Dazu kamen Nachholeffekte, weil Ärzte und Krankenhäuser in der ersten Phase der Pandemie weniger investiert hatten. Für 2021/22 rechnet Siemens-Healthineers-Chef Bernd Montag - den Schnelltest-Effekt herausgerechnet - mit einer Normalisierung: Das Umsatzwachstum soll mit fünf bis sieben Prozent dann nur halb so hoch ausfallen wie im vergangenen Geschäftsjahr. Der bereinigte Nettogewinn je Aktie soll aber um rund ein Fünftel steigen.
Vor allem die 16,4 Milliarden Dollar teure Übernahme des US-Krebsbehandlungs-Spezialisten Varian soll Siemens Healthineers dann auf die Sprünge helfen. 2,9 bis 3,1 Milliarden Euro Umsatz sollen die Amerikaner beisteuern, bei einer operativen Rendite von 15 bis 17 Prozent, die in einigen Jahren auf 20 Prozent und mehr steigen soll. Wann genau, will Montag am 17. November auf einem Anlegertag verraten. Er verwies auf einen Auftragseingang von mehr als 20 Milliarden Euro. "Als noch ganzheitlicheres und relevanteres Unternehmen im Gesundheitswesen gehen wir mit einem Rekord-Auftragsbestand in das neue Geschäftsjahr, für das wir eine fortgesetzt starke Geschäftsentwicklung erwarten", sagte Montag.

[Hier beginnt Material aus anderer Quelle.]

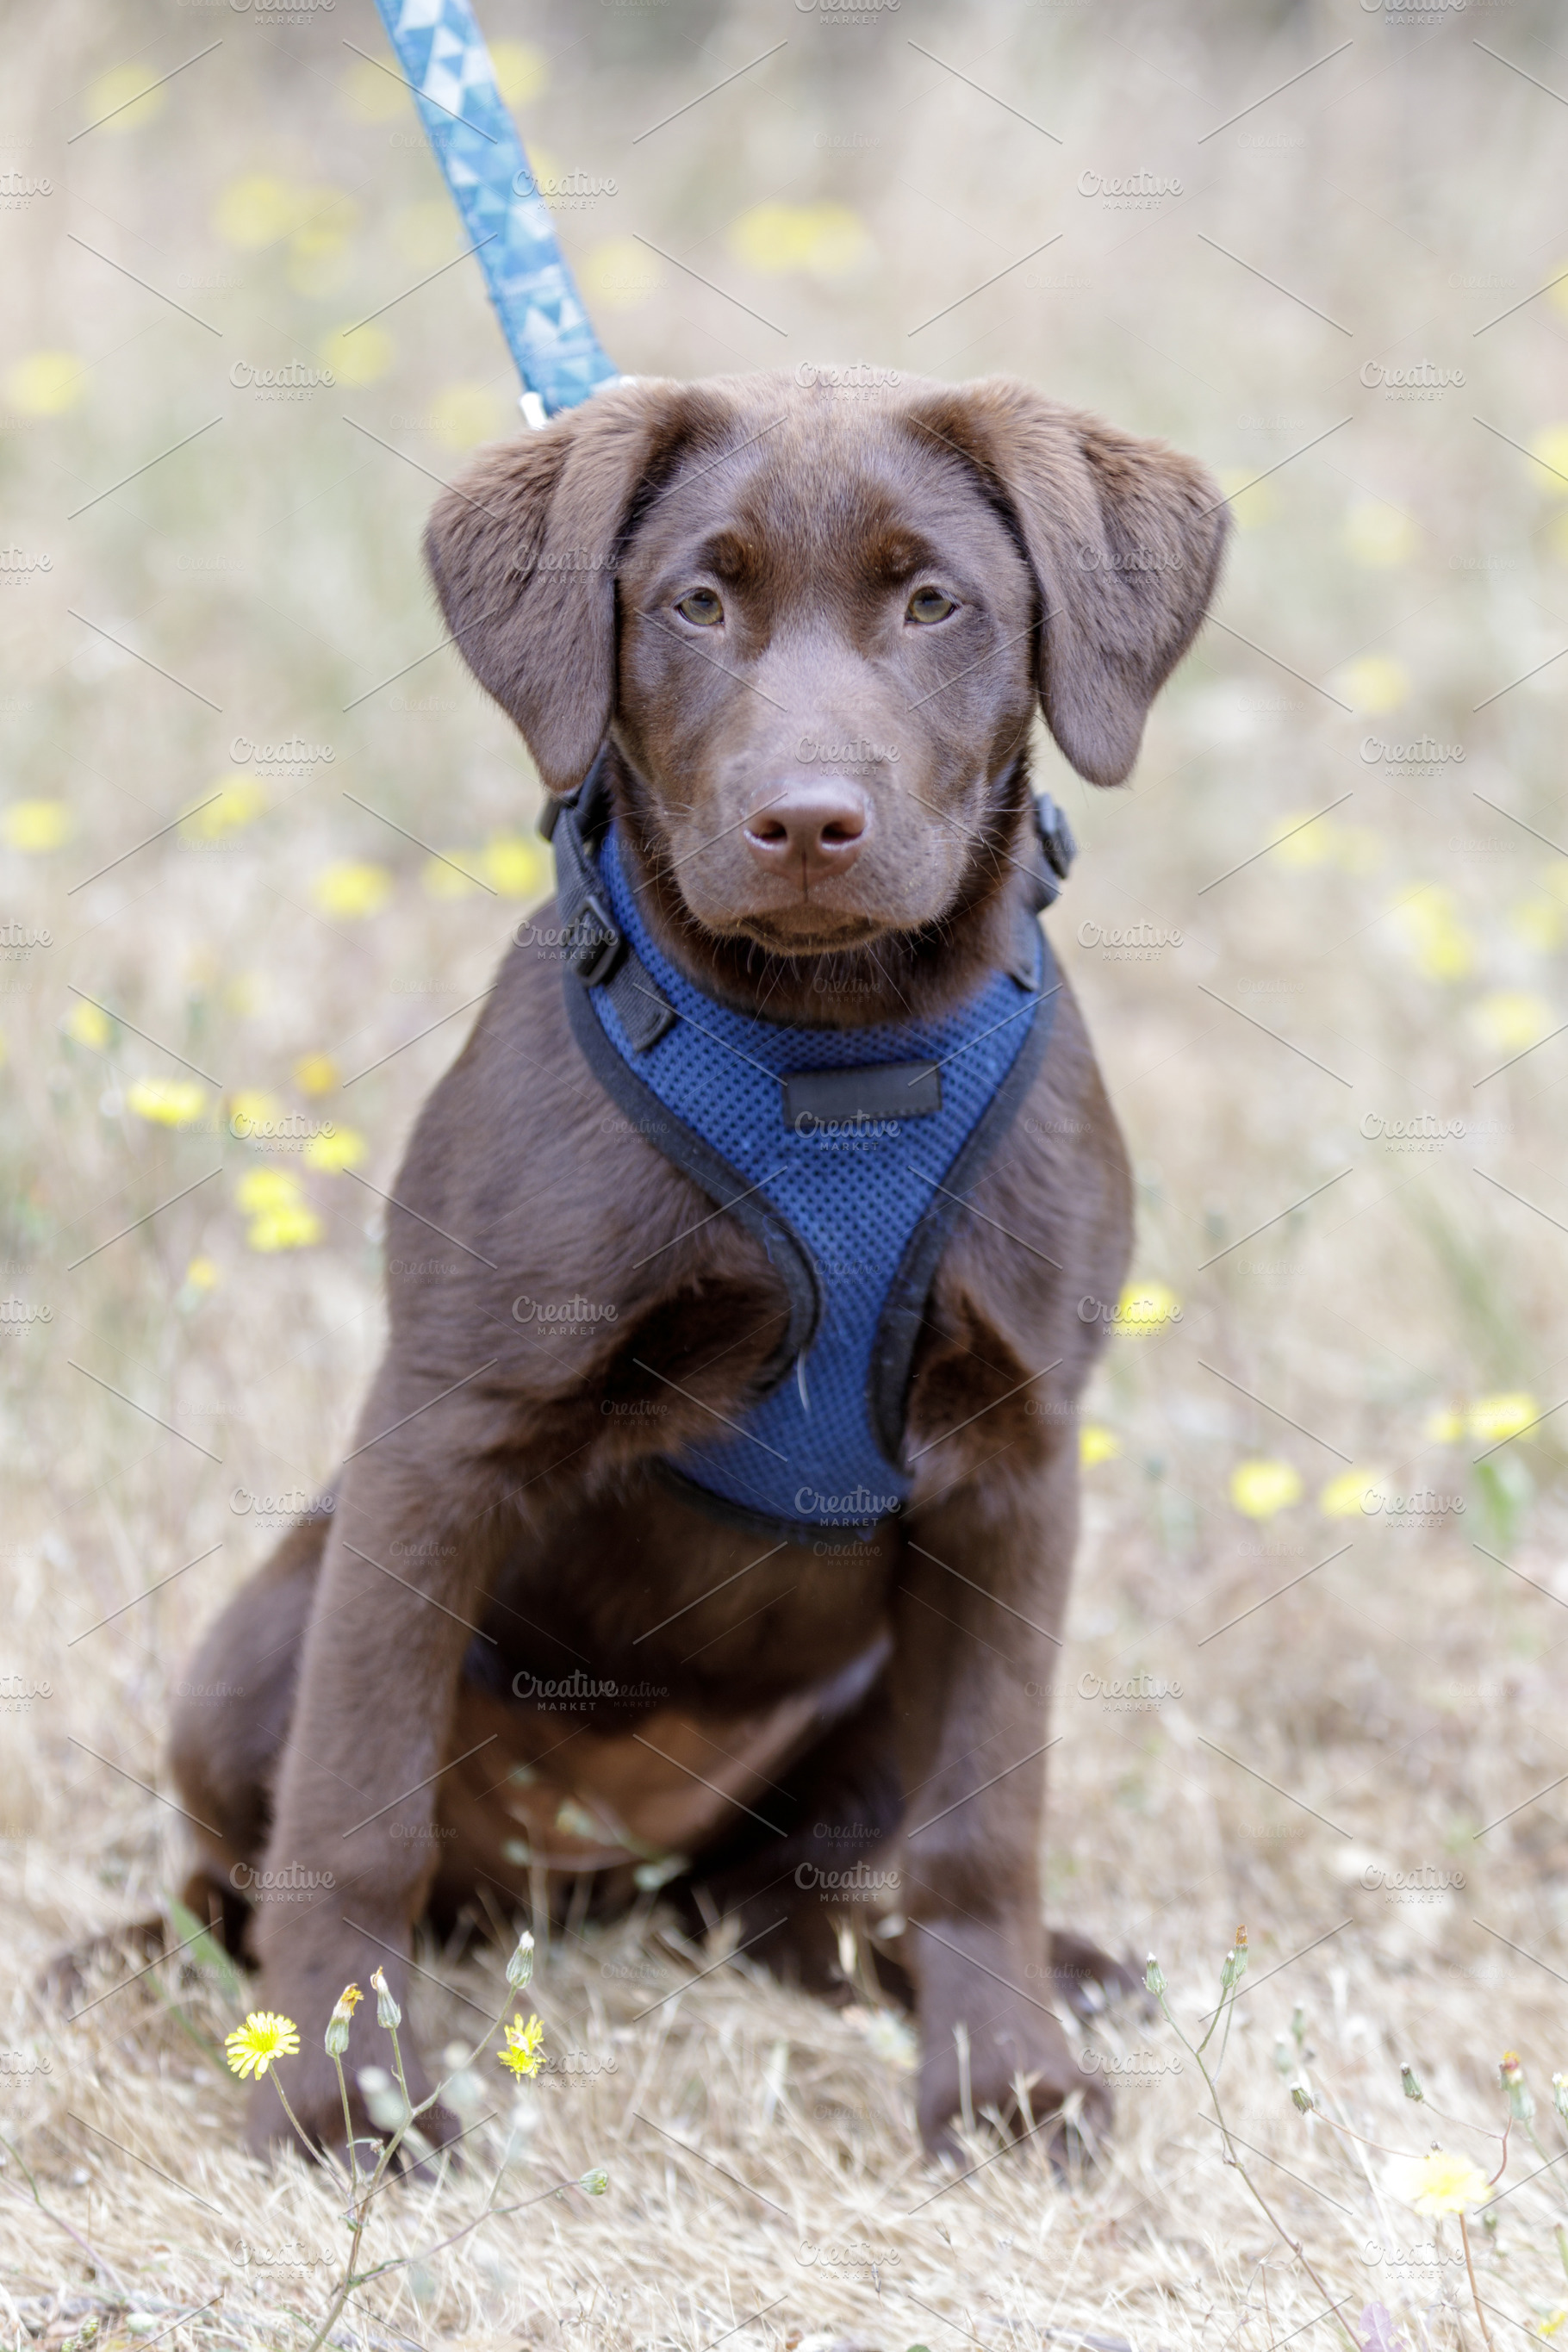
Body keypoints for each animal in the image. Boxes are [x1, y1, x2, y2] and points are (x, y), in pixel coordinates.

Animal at [169, 371, 1222, 2163]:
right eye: (697, 603)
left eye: (934, 602)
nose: (805, 822)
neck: (834, 1050)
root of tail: (597, 1863)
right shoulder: (440, 1436)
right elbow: (353, 1806)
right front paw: (340, 2096)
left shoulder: (1017, 1469)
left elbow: (986, 1821)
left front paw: (1002, 2078)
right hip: (259, 1642)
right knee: (247, 1874)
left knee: (785, 1900)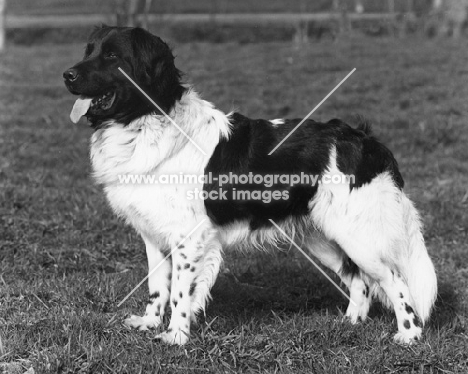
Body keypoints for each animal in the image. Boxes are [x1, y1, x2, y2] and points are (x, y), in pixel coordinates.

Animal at [64, 26, 436, 346]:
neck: (145, 122)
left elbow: (181, 292)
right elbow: (158, 286)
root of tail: (364, 139)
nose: (66, 75)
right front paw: (150, 323)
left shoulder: (189, 237)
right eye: (88, 50)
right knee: (359, 280)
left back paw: (408, 335)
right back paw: (349, 324)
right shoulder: (152, 234)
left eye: (112, 56)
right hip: (323, 237)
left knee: (396, 282)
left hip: (358, 236)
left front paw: (176, 337)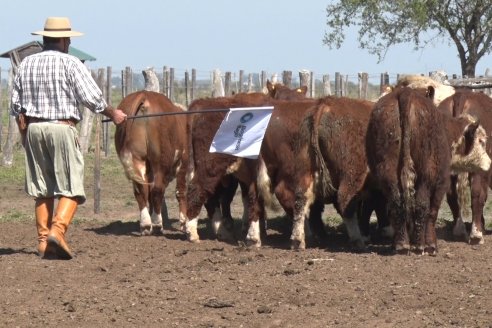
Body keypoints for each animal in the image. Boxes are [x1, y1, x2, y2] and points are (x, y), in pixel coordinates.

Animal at [114, 90, 189, 236]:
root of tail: (144, 95)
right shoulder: (183, 163)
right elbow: (181, 192)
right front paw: (184, 223)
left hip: (137, 160)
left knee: (141, 191)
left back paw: (145, 225)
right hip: (160, 161)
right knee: (157, 190)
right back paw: (157, 224)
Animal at [364, 86, 490, 254]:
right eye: (481, 141)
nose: (489, 162)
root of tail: (405, 94)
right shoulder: (441, 180)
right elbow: (432, 209)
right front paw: (429, 244)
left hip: (388, 171)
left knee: (396, 201)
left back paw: (401, 244)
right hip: (427, 173)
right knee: (424, 203)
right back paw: (424, 244)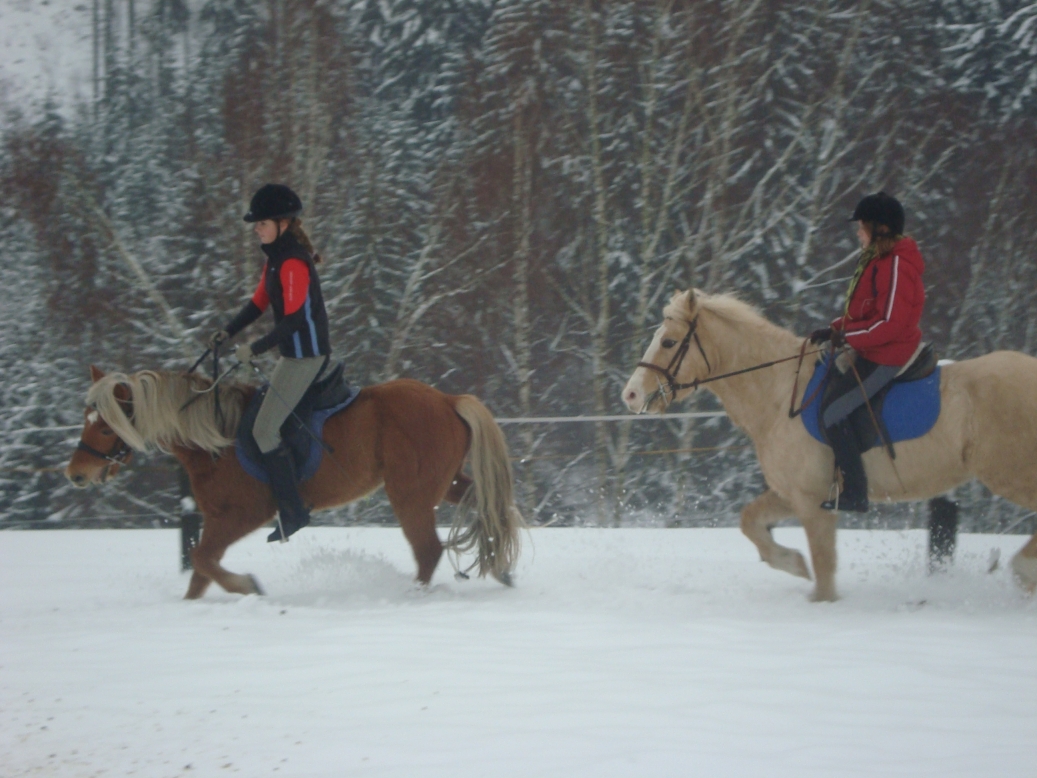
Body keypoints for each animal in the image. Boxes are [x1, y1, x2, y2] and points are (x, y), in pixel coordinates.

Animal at [64, 369, 522, 601]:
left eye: (104, 427)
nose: (76, 474)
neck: (216, 440)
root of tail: (447, 400)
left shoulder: (241, 515)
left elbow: (202, 559)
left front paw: (247, 586)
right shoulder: (217, 519)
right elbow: (199, 572)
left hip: (410, 495)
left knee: (428, 550)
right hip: (442, 485)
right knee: (486, 508)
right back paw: (501, 567)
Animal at [622, 290, 1037, 601]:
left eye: (669, 341)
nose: (630, 395)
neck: (779, 397)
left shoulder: (812, 501)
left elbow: (824, 570)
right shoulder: (794, 493)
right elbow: (751, 522)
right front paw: (791, 562)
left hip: (1012, 475)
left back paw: (1022, 571)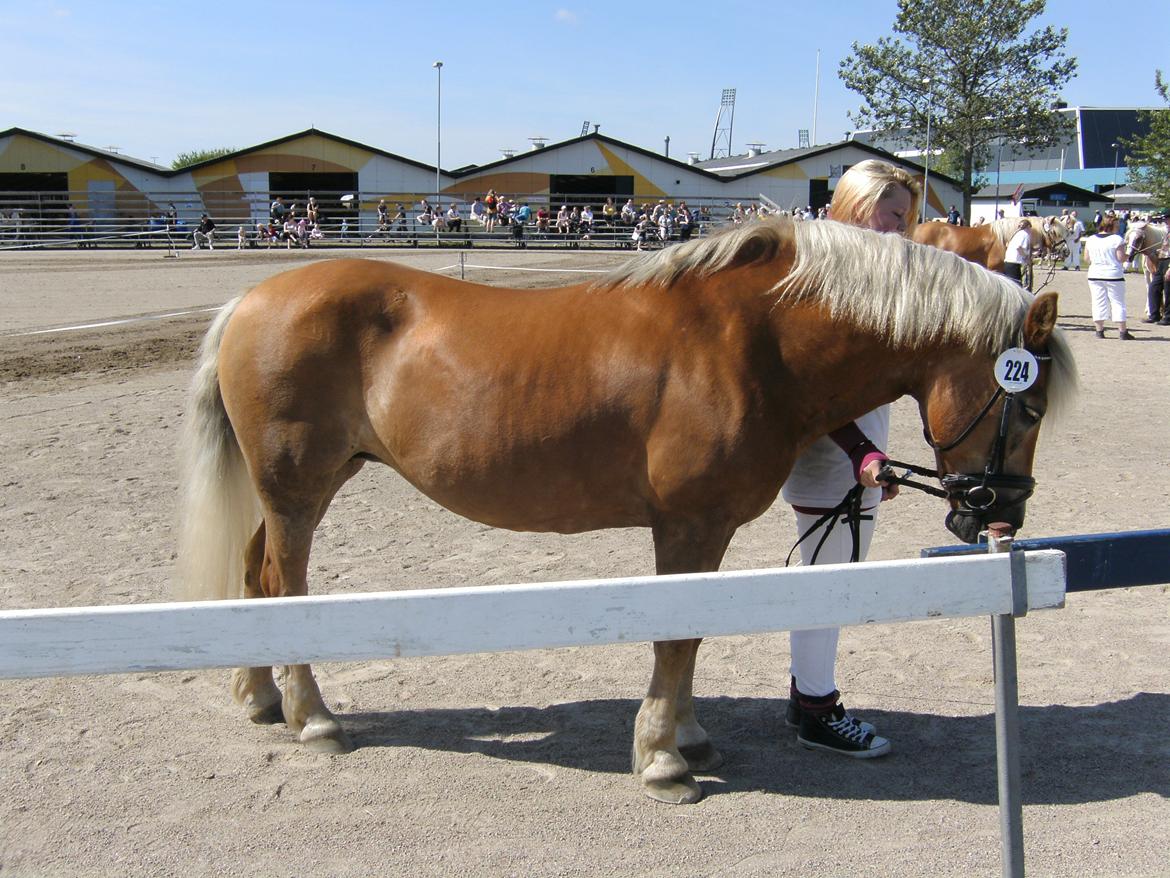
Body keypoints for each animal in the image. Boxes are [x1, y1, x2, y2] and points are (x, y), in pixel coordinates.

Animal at [177, 218, 1071, 805]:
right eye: (1026, 408)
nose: (997, 518)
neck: (753, 339)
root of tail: (252, 299)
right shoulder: (688, 524)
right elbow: (675, 637)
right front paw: (664, 760)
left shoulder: (708, 530)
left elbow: (694, 636)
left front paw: (686, 734)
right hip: (299, 489)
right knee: (284, 585)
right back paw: (314, 718)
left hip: (297, 489)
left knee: (255, 576)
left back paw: (260, 698)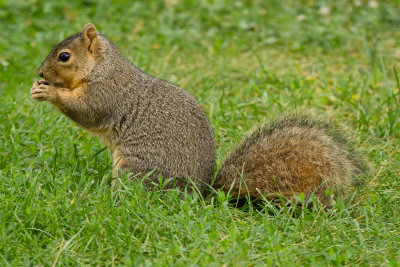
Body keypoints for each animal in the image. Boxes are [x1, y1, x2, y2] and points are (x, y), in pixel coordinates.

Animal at [30, 23, 368, 207]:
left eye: (64, 56)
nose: (40, 73)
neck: (101, 67)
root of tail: (200, 194)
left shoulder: (108, 93)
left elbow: (88, 112)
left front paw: (48, 93)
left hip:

Zugpferd soll aber zunächst die Bildgebungs-Sparte (CT, MRT, Röntgen) bleiben, deren Marge sich auf 22 bis 23 (Vorjahr: 21,1) Prozent verbessern soll.
Das Geschäft mit Corona-Tests läuft dagegen langsam aus. Im vergangenen Geschäftsjahr hatten sie allein 1,1 Milliarden Euro Umsatz und einen Nettogewinn von 340 Millionen Euro geliefert. 2021/22 rechnet Finanzvorstand Jochen Schmitz nur noch mit 200 Millionen Euro Umsatz mit den Tests, die Siemens Healthineers vor allem an staatliche Stellen geliefert hatte. Zudem bröckeln die Preise: Hatte Healthineers anfangs noch mehr als fünf Euro pro Schnelltest bekommen, geht es in Ausschreibungen derzeit um weniger als 1,50 Euro.
CORONA-BONUS FÜR DIE BELEGSCHAFT
2020/21 erreichte Siemens Healthineers zwar das obere Ende der eigenen Prognosen, blieb aber hinter den Erwartungen der Analysten zurück. Der Umsatz schnellte auf vergleichbarer Basis um 19 Prozent auf 18 Milliarden Euro. Ohne Schnelltests hätte das Plus bei zwölf Prozent gelegen. Das bereinigte Ergebnis vor Steuern und Zinsen (Ebit) schoss um 40 Prozent auf 3,14 Milliarden Euro nach oben, Analysten hatten dem Unternehmen im Schnitt aber 3,25 Milliarden zugetraut. Finanzvorstand Schmitz erklärte die Differenz vor allem mit Sonderboni von 56 Millionen Euro, die die Belegschaft für ihren Einsatz in der Corona-Krise bekam.
Unter dem Strich blieb ein Gewinn von 1,75 Milliarden Euro, 23 Prozent mehr als ein Jahr zuvor. Siemens Healthineers hatte ein bereinigtes Ergebnis je Aktie von 1,95 bis 2,05 Euro prognostiziert und landete am Ende bei 2,03 Euro. Im neuen Jahr sollen 2,08 bis 2,20 Euro daraus werden. Die Dividende soll auf 85 (80) Cent erhöht werden; Analysten hatten aber im Schnitt auf 89 Cent gehofft. Die Enttäuschung über den Dax-Neuling verflog an der Börse aber schnell: Am Mittag näherte sich die Aktie mit einem Plus von 2,3 Prozent dem Rekordhoch vom August.